Problem description: Copy out, word for word, the whole passage below about missing the worldcon.

Reading passage:

Who would I vote for? Well, I'm not a member so I don't get a vote this year, but if I was voting, then (after drawing a polite veil over whether I'd vote for myself) I'd rank "Spin", "Learning the World", and "Old Man's War" in that order. (Although I suspect I'd have made more of an effort to re-start "A Game of Thrones" so I could honestly rate the other nominee.)

As for why I'm not in LA right now ...

Late in June, before I headed off to Australia, I tied myself down with an Edinburgh Book Festival event (last night) precisely to stop myself dashing off to LA at the last minute.

I've been home from Australia for only about 2 weeks, I -- predictably -- brought a chest bug home with me (and a nastier one than usual, it seems), and I'd be stressing myself out with thoughts of stuff I ought to be working on if I was there instead of here. (The to-do list for next week includes: working on a novel, getting my accounts done, visiting relatives, and talking to a surveyor and a lawyer. All the while lazing languidly on my lounger while scantily clad beauties drop peeled grapes in my mouth.)

While the con itself is only five days long, which doesn't sound so bad, the flight over would take another day, the flight home and immediate jet-lag would take two days, and the temptation to spend a few extra days on the ground (I've never visited LA, and I have some friends who live there) would ultimately bloat such a last-minute trip up to a two week junket. On top of the Oz trip, I'd end up spending less than two weeks at home out of a two month stretch of wall clock time. And unlike some, I don't work effectively when on the move. All of which went to make a trip to LACon IV look like a really bad idea to me at the time when I was juggling my schedule.

But I'm still missing the worldcon, dammit. And it feels wrong. The urge to be sitting in the front row at that awards ceremony -- even though I know I'm not going to win one this time round -- is to me much as the eternal search for brains must feel to a zombie.

Dataset:
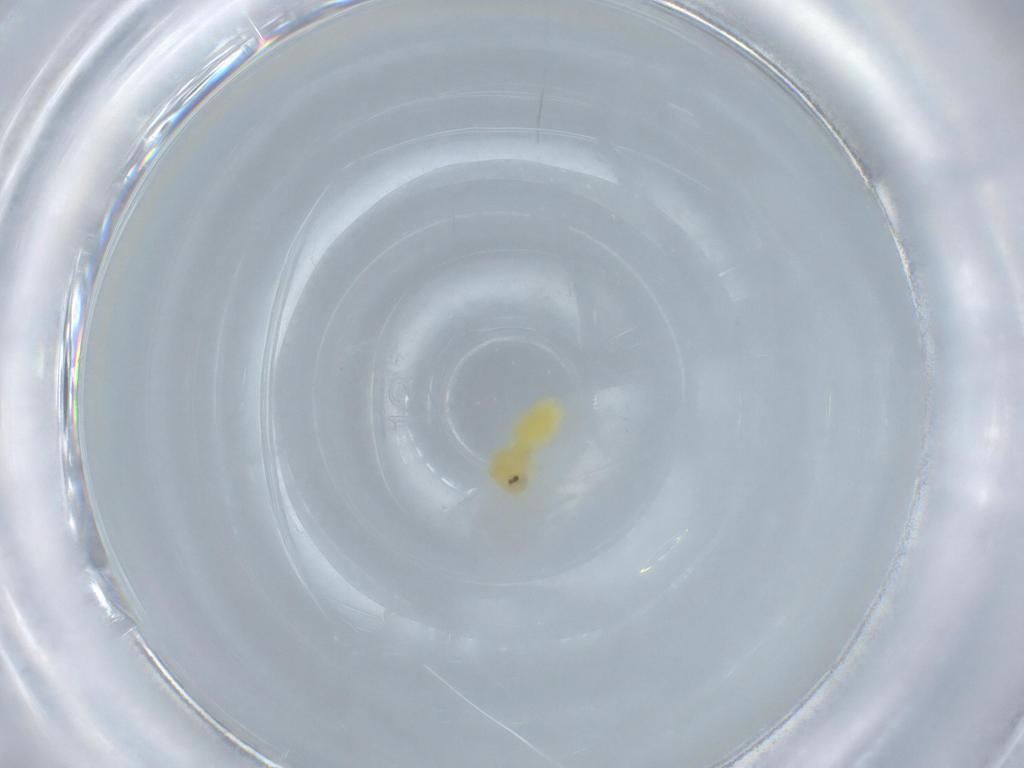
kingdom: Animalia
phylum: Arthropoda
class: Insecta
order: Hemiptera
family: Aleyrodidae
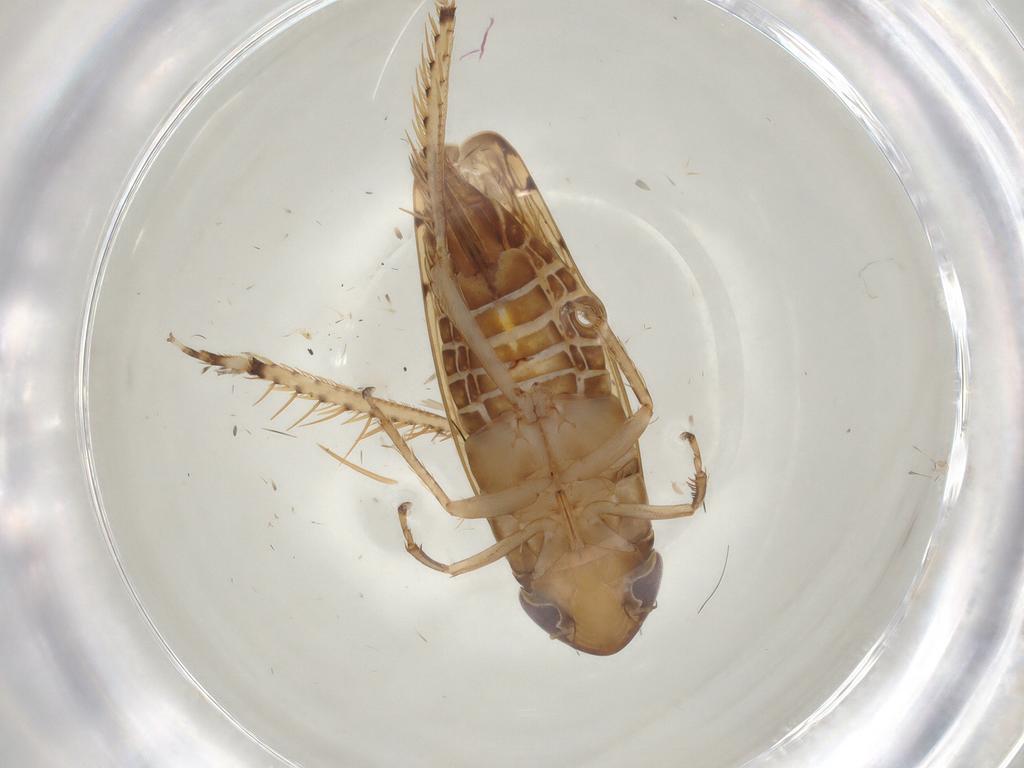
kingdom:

Answer below:
Who would I vote for? Well, I'm not a member so I don't get a vote this year, but if I was voting, then (after drawing a polite veil over whether I'd vote for myself) I'd rank "Spin", "Learning the World", and "Old Man's War" in that order. (Although I suspect I'd have made more of an effort to re-start "A Game of Thrones" so I could honestly rate the other nominee.)

As for why I'm not in LA right now ...

Late in June, before I headed off to Australia, I tied myself down with an Edinburgh Book Festival event (last night) precisely to stop myself dashing off to LA at the last minute.

I've been home from Australia for only about 2 weeks, I -- predictably -- brought a chest bug home with me (and a nastier one than usual, it seems), and I'd be stressing myself out with thoughts of stuff I ought to be working on if I was there instead of here. (The to-do list for next week includes: working on a novel, getting my accounts done, visiting relatives, and talking to a surveyor and a lawyer. All the while lazing languidly on my lounger while scantily clad beauties drop peeled grapes in my mouth.)

While the con itself is only five days long, which doesn't sound so bad, the flight over would take another day, the flight home and immediate jet-lag would take two days, and the temptation to spend a few extra days on the ground (I've never visited LA, and I have some friends who live there) would ultimately bloat such a last-minute trip up to a two week junket. On top of the Oz trip, I'd end up spending less than two weeks at home out of a two month stretch of wall clock time. And unlike some, I don't work effectively when on the move. All of which went to make a trip to LACon IV look like a really bad idea to me at the time when I was juggling my schedule.

But I'm still missing the worldcon, dammit. And it feels wrong. The urge to be sitting in the front row at that awards ceremony -- even though I know I'm not going to win one this time round -- is to me much as the eternal search for brains must feel to a zombie.